A SQL Server CMS is just a central repository that holds a list of managed servers. Sounds simple – and it is – but it comes in handy, and it’s practically a requirement for a good policy-based management deployment.
In a shop with two DBAs, they both have their own desktops (plus maybe laptops) and each machine has its own list of registered servers. With a CMS, the list of registered servers is stored on the central SQL Server. When the DBA opens SQL Server Management Studio, they point at the CMS, and SSMS grabs the list of registered servers from there.
How to Set Up a Central Management Server
To configure it, open SSMS 2008 and go into the Registered Servers window. Right-click on Central Management Servers and you get options to set one up. From there, it’s basically the same as your local registered server list – only it’s centralized:
In that above screenshot, I connected to a CMS on P-SQL20081\CMS, and that instance stores the list of SQL Servers. The list is initially empty – it doesn’t automatically detect all of the database servers in your enterprise – you just add servers and groups manually.
After you set it up from any workstation, then on any OTHER workstation, you can point SQL Server Management Studio at that CMS, and the list of servers is always in sync. Think of it as a server list repository.
CMS Drawback: Windows Authentication Only, And Only Your Login
The CMS server list is just a list of server names: nothing more, nothing less. Authentication is not saved at all. When you connect to any server in the CMS list, your Windows authentication is used. You can’t save an override list of logins, like an SA login for a specific server in the DMZ.

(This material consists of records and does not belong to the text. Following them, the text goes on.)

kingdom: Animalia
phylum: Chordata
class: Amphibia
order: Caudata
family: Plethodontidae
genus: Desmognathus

DBAs in large shops administer databases all over the world, in lots of domains that don’t trust each other, and in DMZs, and the Central Management Server is useless here. We can set up multiple CMS’s, one in each domain, but that’s not exactly ideal.
I hate this limitation. It means the CMS is nothing more than a centralized text file list of servers. But it’s what we’ve got, so let’s get over it. Either you can use a CMS, or you can’t. Those of you who can, keep reading.
Next Drawback: Group Management Won’t Apply to the CMS
When you pick your Central Management Server, it needs to be a server that you won’t need to run multi-server queries against. In the screenshot below, my CMS is the server P-SQL20081, and I’m trying to register P-SQL20081 as one of the registered servers:
To understand why this is an issue, you have to understand what CMS registered server groups are useful for: multi-server queries and policy-based management. Say I have groups for Development, Lab, QA and Production. When I want to run a multi-server query against all of my development boxes, or I want to evaluate a policy against all of them, I right-click on the Group D registration and click New Query or Evaluation Policies:
The problem is that if I can’t register the server P-SQL20081 inside Group D, then I can’t include it in group queries or policy-based management for that group.
Furthermore, if I right-click on P-SQL20081 and click New Query, I do get a group-execute query – but it does not include the CMS. The query only executes against all of the registered servers, and since you can’t include the CMS as a registered server in its own server lists, it’s effectively outside of all management groups. Therefore, when choosing a CMS, choose carefully – it needs to be a somewhat highly available server, since all of your DBAs will be relying on it for a server list, but at the same time, it can’t really be managed the same way, so it’s almost a throwaway.
My solution was to add a separate instance on a development box just to be my CMS – MyDevServerName\CMS. That way, the box was reliable, but the instance doesn’t store any databases.